Dataset records »
------------------------------------------------------------
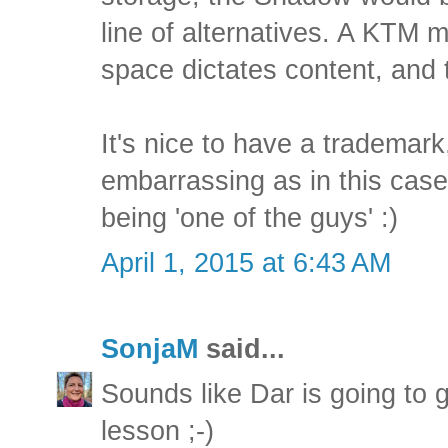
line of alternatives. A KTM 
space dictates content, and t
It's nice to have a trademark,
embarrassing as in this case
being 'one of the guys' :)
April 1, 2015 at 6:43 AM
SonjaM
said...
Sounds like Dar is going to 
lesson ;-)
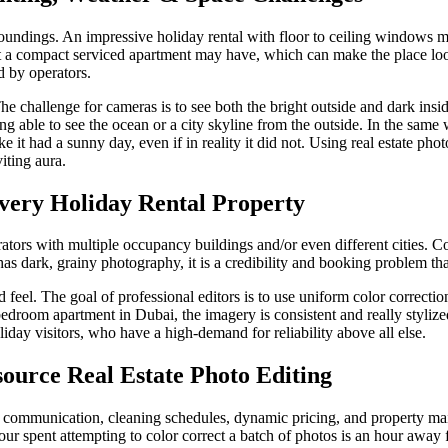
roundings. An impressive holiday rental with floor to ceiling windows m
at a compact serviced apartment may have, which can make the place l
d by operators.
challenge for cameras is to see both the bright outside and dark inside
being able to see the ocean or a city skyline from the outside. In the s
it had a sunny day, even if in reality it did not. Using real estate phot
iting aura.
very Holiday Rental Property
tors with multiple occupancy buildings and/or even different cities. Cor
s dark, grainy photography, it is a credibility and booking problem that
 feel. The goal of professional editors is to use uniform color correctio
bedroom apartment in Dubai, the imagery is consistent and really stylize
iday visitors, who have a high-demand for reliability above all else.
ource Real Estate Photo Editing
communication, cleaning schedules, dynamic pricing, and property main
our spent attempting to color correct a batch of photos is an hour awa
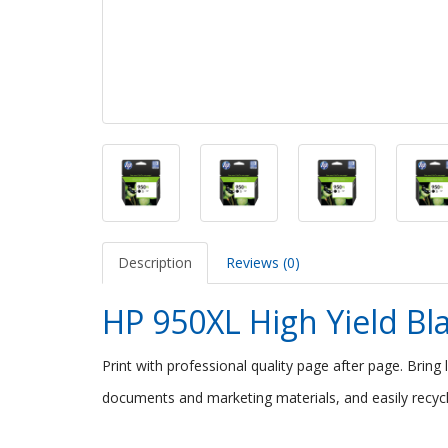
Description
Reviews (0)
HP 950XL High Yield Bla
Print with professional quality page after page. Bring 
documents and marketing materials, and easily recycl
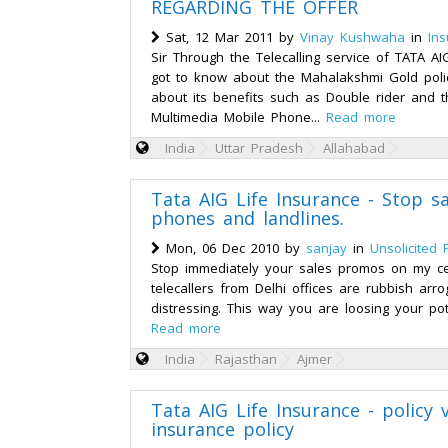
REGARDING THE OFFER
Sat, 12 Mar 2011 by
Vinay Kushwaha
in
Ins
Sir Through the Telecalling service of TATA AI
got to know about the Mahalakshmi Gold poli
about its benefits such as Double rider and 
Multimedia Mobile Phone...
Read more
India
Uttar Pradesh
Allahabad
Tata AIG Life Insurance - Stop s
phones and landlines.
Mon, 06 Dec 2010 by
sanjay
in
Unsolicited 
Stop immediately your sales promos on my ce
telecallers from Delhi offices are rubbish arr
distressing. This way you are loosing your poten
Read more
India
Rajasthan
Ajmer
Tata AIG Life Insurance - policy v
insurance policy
------------------------------------------------------------
Work to be completed » Please rewrite the rows above with every "Read more" swapped for "Show more" and nothing else altered. Leave out the pictures.

Response »
line of alternatives. A KTM 
space dictates content, and t
It's nice to have a trademark,
embarrassing as in this case
being 'one of the guys' :)
April 1, 2015 at 6:43 AM
SonjaM
said...
Sounds like Dar is going to 
lesson ;-)
roundings. An impressive holiday rental with floor to ceiling windows m
at a compact serviced apartment may have, which can make the place l
d by operators.
challenge for cameras is to see both the bright outside and dark inside
being able to see the ocean or a city skyline from the outside. In the s
it had a sunny day, even if in reality it did not. Using real estate phot
iting aura.
very Holiday Rental Property
tors with multiple occupancy buildings and/or even different cities. Cor
s dark, grainy photography, it is a credibility and booking problem that
 feel. The goal of professional editors is to use uniform color correctio
bedroom apartment in Dubai, the imagery is consistent and really stylize
iday visitors, who have a high-demand for reliability above all else.
ource Real Estate Photo Editing
communication, cleaning schedules, dynamic pricing, and property main
our spent attempting to color correct a batch of photos is an hour awa
Description
Reviews (0)
HP 950XL High Yield Bla
Print with professional quality page after page. Bring 
documents and marketing materials, and easily recycl
REGARDING THE OFFER
Sat, 12 Mar 2011 by
Vinay Kushwaha
in
Ins
Sir Through the Telecalling service of TATA AI
got to know about the Mahalakshmi Gold poli
about its benefits such as Double rider and 
Multimedia Mobile Phone...
Show more
India
Uttar Pradesh
Allahabad
Tata AIG Life Insurance - Stop s
phones and landlines.
Mon, 06 Dec 2010 by
sanjay
in
Unsolicited 
Stop immediately your sales promos on my ce
telecallers from Delhi offices are rubbish arr
distressing. This way you are loosing your poten
Show more
India
Rajasthan
Ajmer
Tata AIG Life Insurance - policy v
insurance policy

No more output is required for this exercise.